I don’t think I’m a metalhead, to be honest, and I don’t think Mantar is a metal band. We just have a big metal crowd, and we exist in the metal community. We never founded this band in order to be a metal band, that just happened by accident. Nevertheless, I got an AC/DC tape or two — If You Want Blood You’ve Got It and Highway to Hell — from the flea market when I was six years old. I fell in love with that; to this very day they’re my number one band. They mean the world to me.
When I was 11 years old, I got into more metal. I discovered Ride the Lightningby Metallica, and all the German thrash classics like Sodom, Kreator, and Destruction. For my twelfth birthday, I got Chaos A.D. by Sepultura from my mom. I got into punk big time when I was a teenager, because I really liked the freedom and the DIY approach. That’s why we still have a very strong DIY ethic with Mantar, and pretty much do everything ourselves. We control 110 percent of our artistic output. Then I got into black metal a whole lot. That’s where I’m coming from, I guess.
For real? When Axl sang, I gave away my tickets. Nothing against it. I heard it was decent, but I couldn’t do it. That band means so much to me. They’re recording again?
THEY RECORDED THEIR LAST FEW ALBUMS UP HERE AT A STUDIO CALLED THE WAREHOUSE. SOMEONE POSTED A PHOTO THE OTHER DAY OF PHIL RUDD AND BRIAN JOHNSON SMOKING OUTSIDE OF THE BUILDING. IT LOOKS LIKE THEY COULD BE BACK IN THE REGULAR LINEUP?
That would be a great thing. I hope so, man!
BACK TO MANTAR, YOU’RE PLAYING FESTIVALS FOR THE REST OF THE SUMMER, BUT WHAT’S THE FIRST THING YOU’RE GOING TO DO WHEN YOU GET BACK TO GAINESVILLE?

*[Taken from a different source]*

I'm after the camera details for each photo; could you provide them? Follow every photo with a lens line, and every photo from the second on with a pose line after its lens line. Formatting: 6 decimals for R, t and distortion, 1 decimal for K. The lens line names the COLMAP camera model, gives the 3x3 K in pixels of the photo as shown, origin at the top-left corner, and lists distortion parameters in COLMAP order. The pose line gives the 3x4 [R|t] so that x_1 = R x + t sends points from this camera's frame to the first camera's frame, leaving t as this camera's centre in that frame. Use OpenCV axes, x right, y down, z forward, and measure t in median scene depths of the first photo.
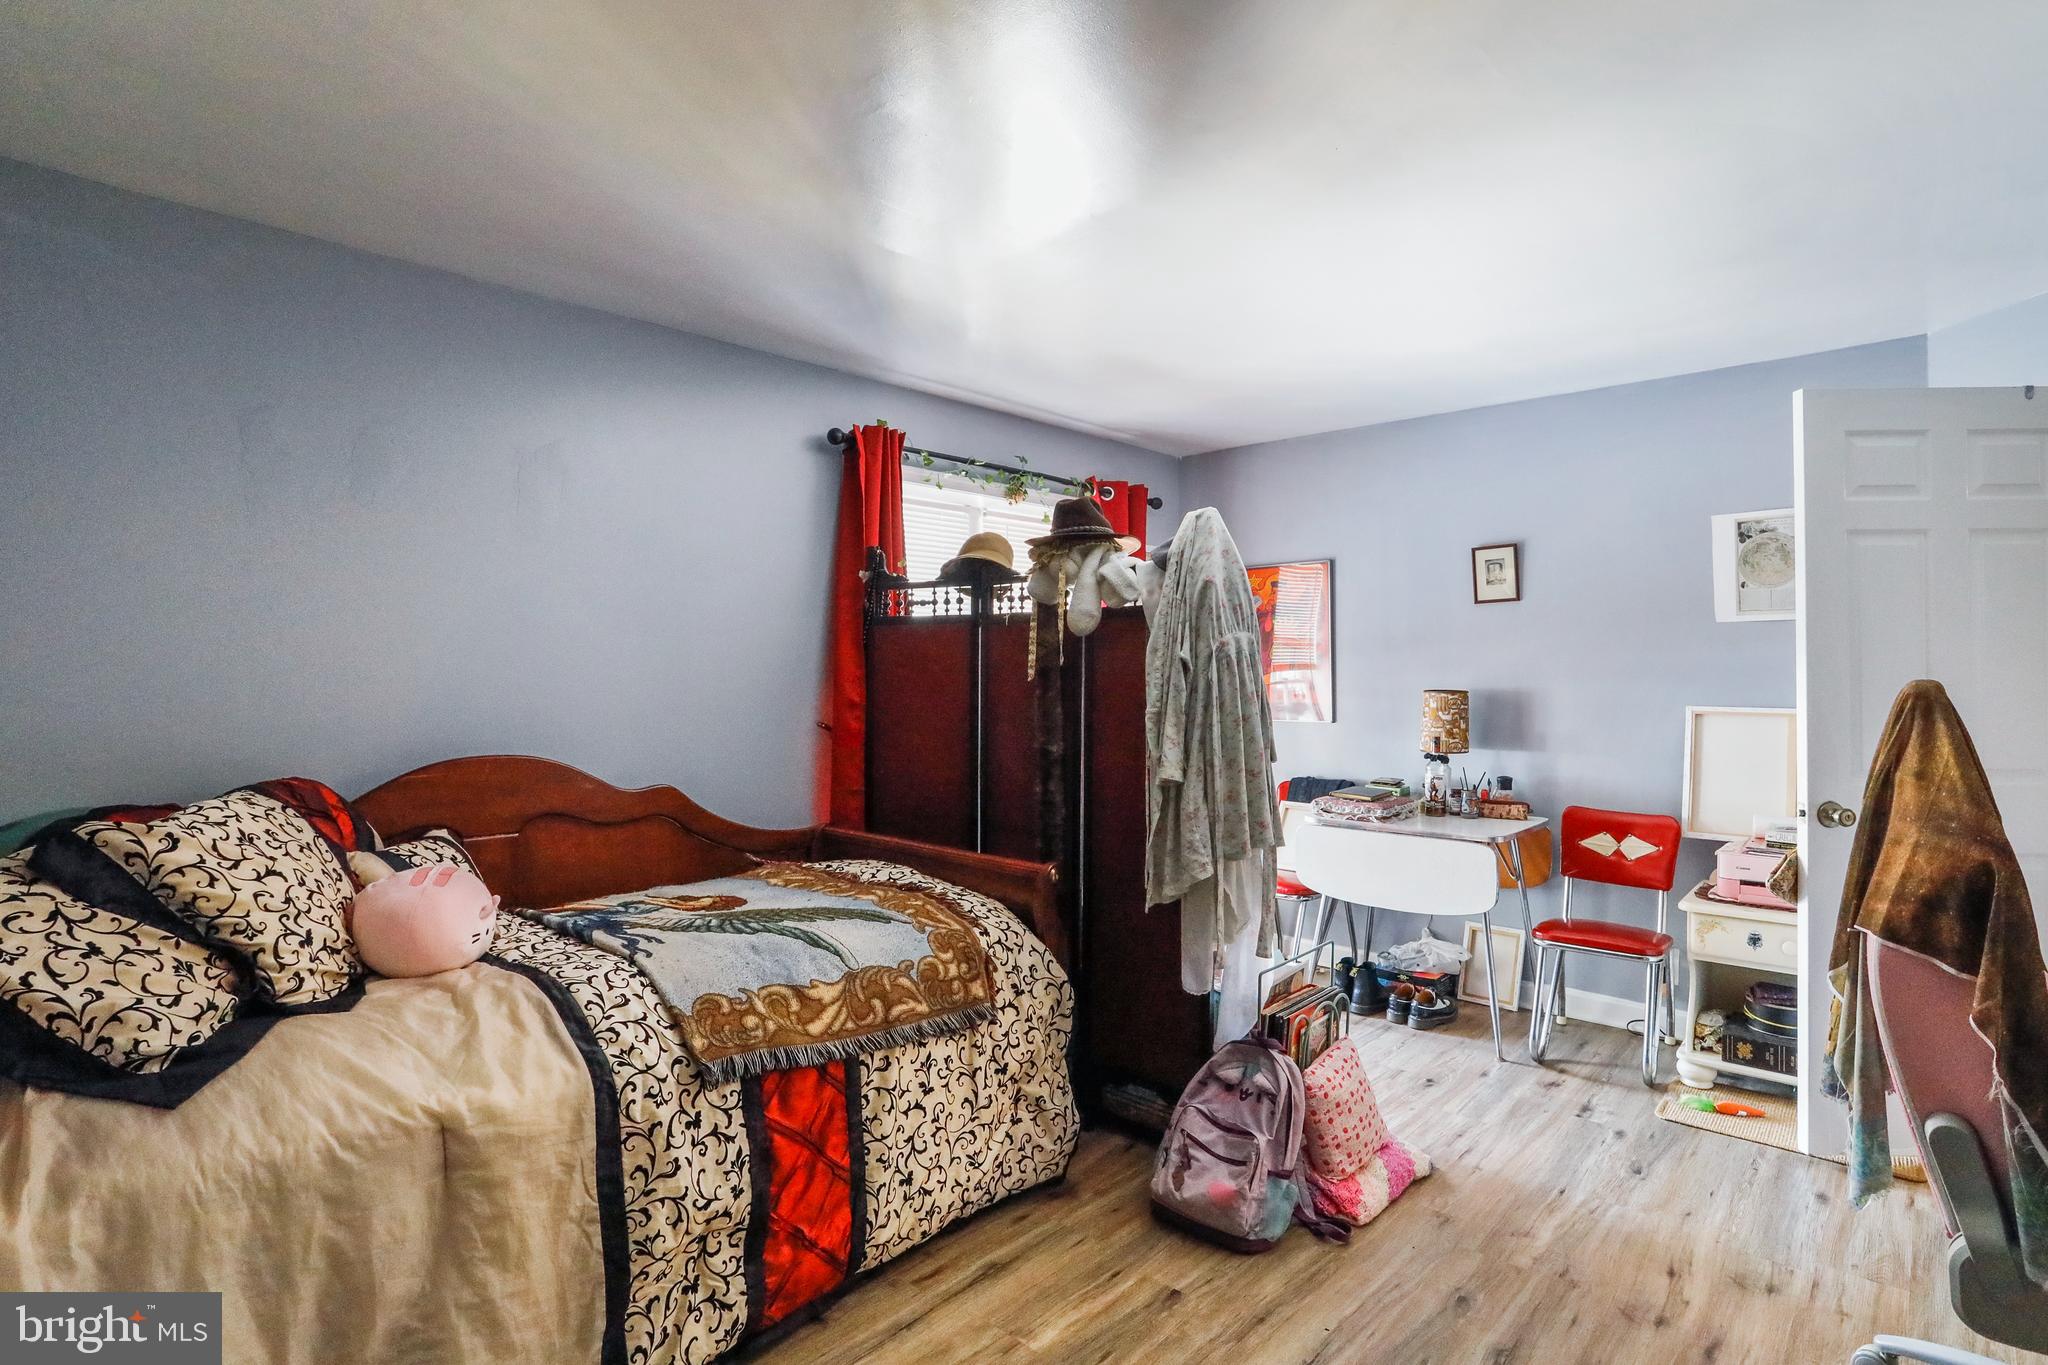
lens RADIAL K [[1062.2, 0, 1023.0], [0, 1062.2, 676.7], [0, 0, 1]] dist [-0.025068, 0.007693]
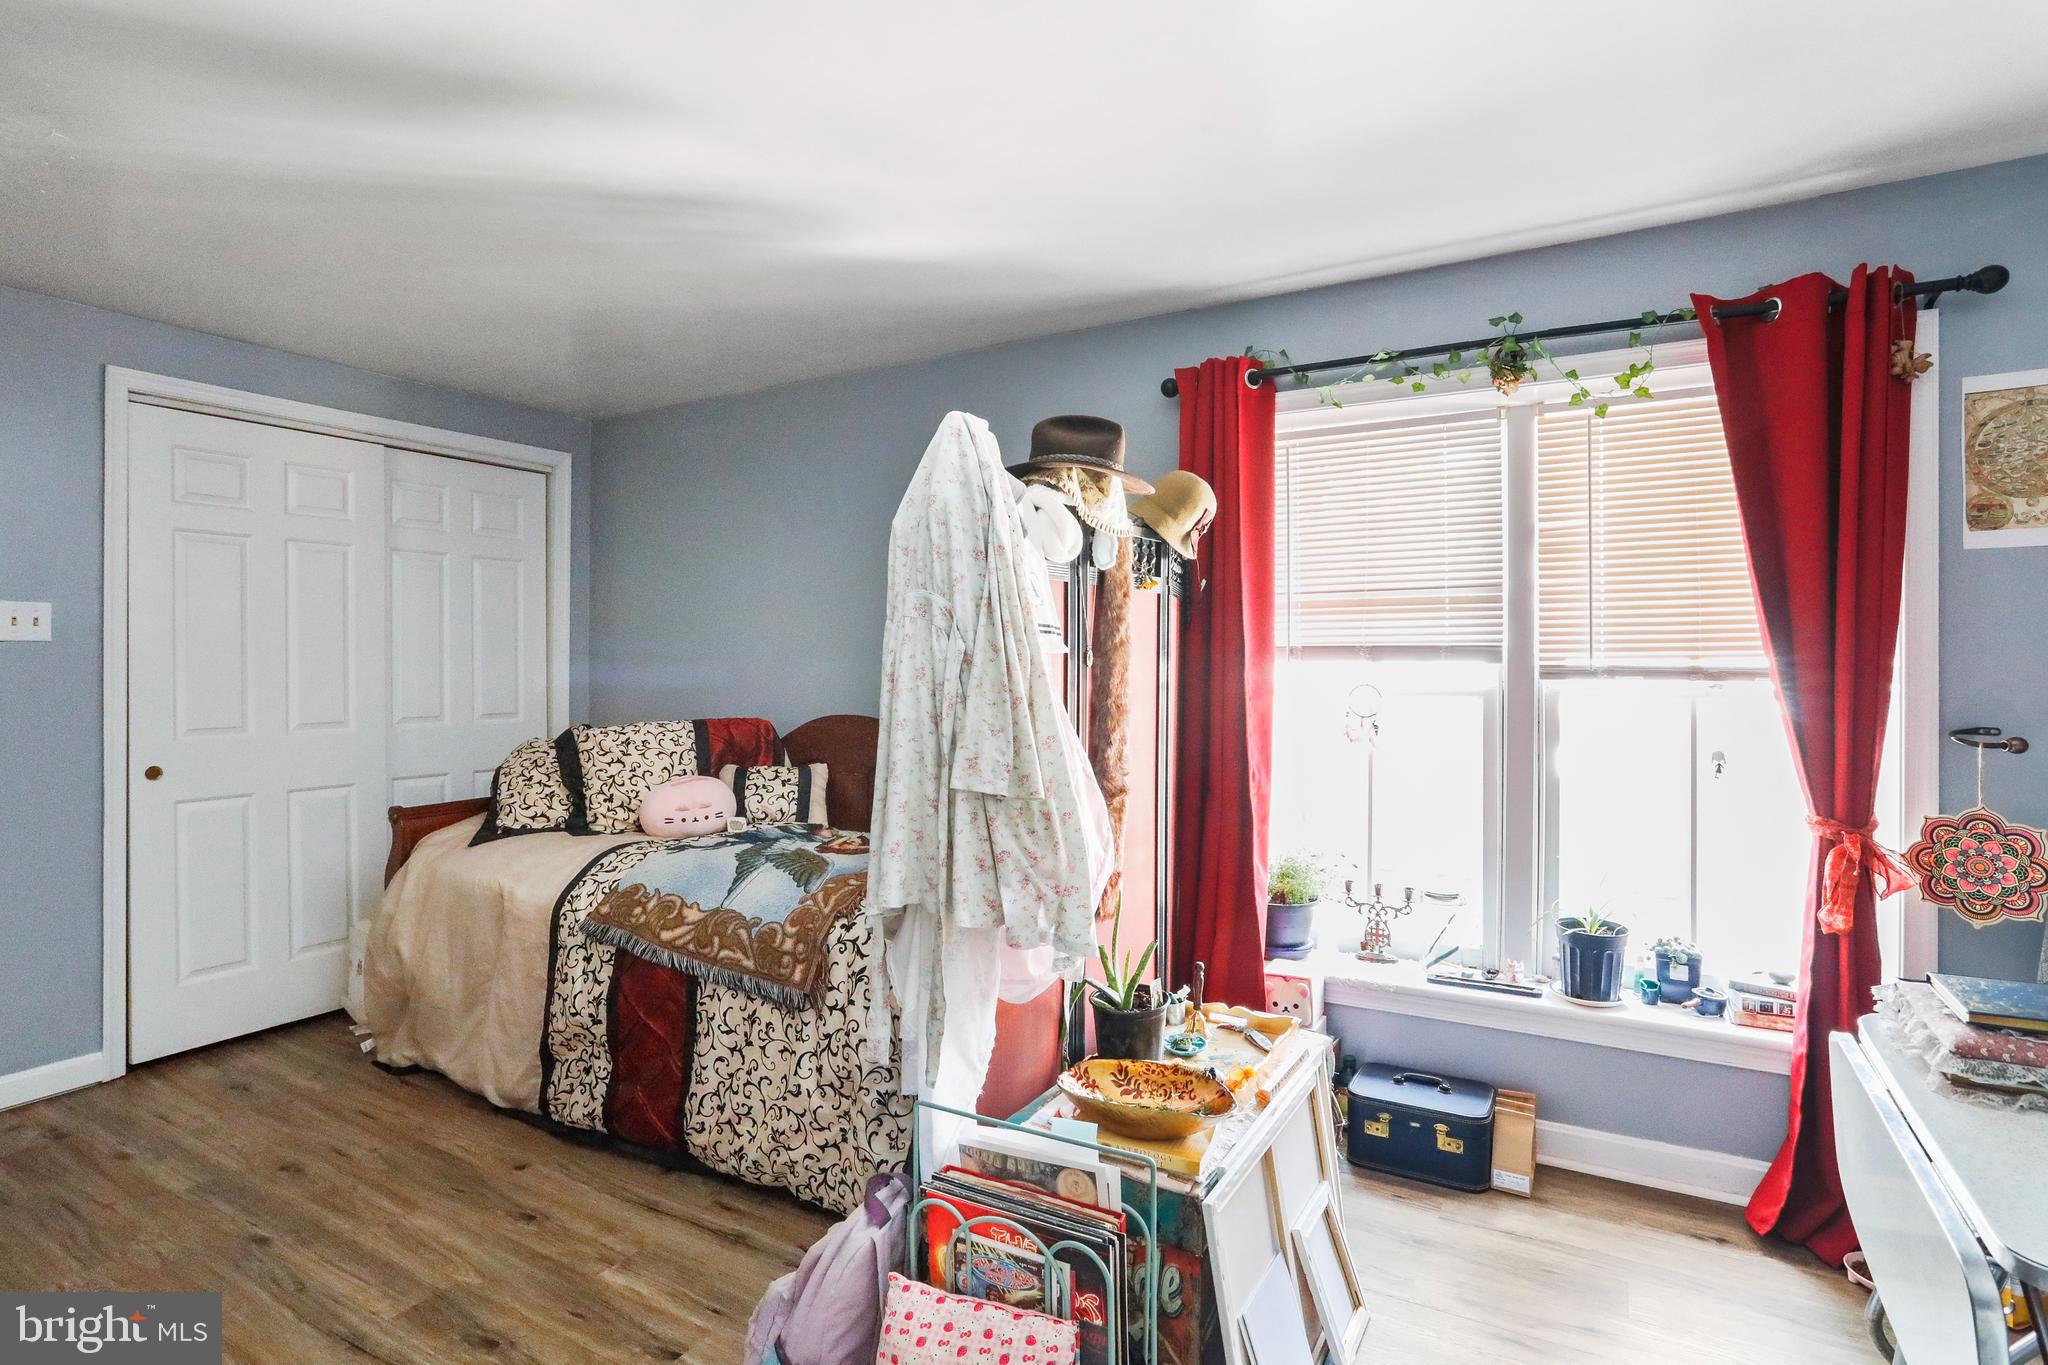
lens RADIAL K [[1062.2, 0, 1021.5], [0, 1062.2, 666.8], [0, 0, 1]] dist [-0.025068, 0.007693]
pose [[0.199338, 0.012220, -0.979855, 1.007615], [-0.008349, 0.999907, 0.010771, -0.002032], [0.979895, 0.006034, 0.199422, 1.055703]]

I’m a baker. It’s how I relax from tour. I bake bread like a maniac because American bread sucks so much; the German bread is so good. I spent the last year becoming quite a decent baker. I make my own sourdoughs; I make my own yeast out of old fruits.
It’s a little creature, so to speak. You have to feed them all the time — some water, some flour — and you’ve got to handle them with care like little kids. It needs a lot of patience. Baking bread has taught me lessons in patience, which I needed badly. A good bread takes between 19 and 72 hours. I make a very good fresh baguette. I have them in the fridge for 72 hours before the dough has the right consistency. The result is mind-blowing. It’s worth the wait.
WAS BAKING SOMETHING YOU’D UNDERTAKEN BEFORE MOVING TO FLORIDA?
Absolutely not. It was all in Florida, because that was when I gave up my day job. So between tours, I had weeks where I had flexible schedules. I could pretty much do whatever the fuck I wanted, [but] I got into baking. I’ve always been a cook, but baking was new for me. That’s probably what I’m going to concentrate on once the band is done.
WHAT’S YOUR BEST LOAF?
Probably a good sourdough, a rustic bread that literally has nothing in it. Good bread, by the way, has nothing in it but water, flour, salt. You don’t even need yeast, you just need time. I also make a damn good focaccia.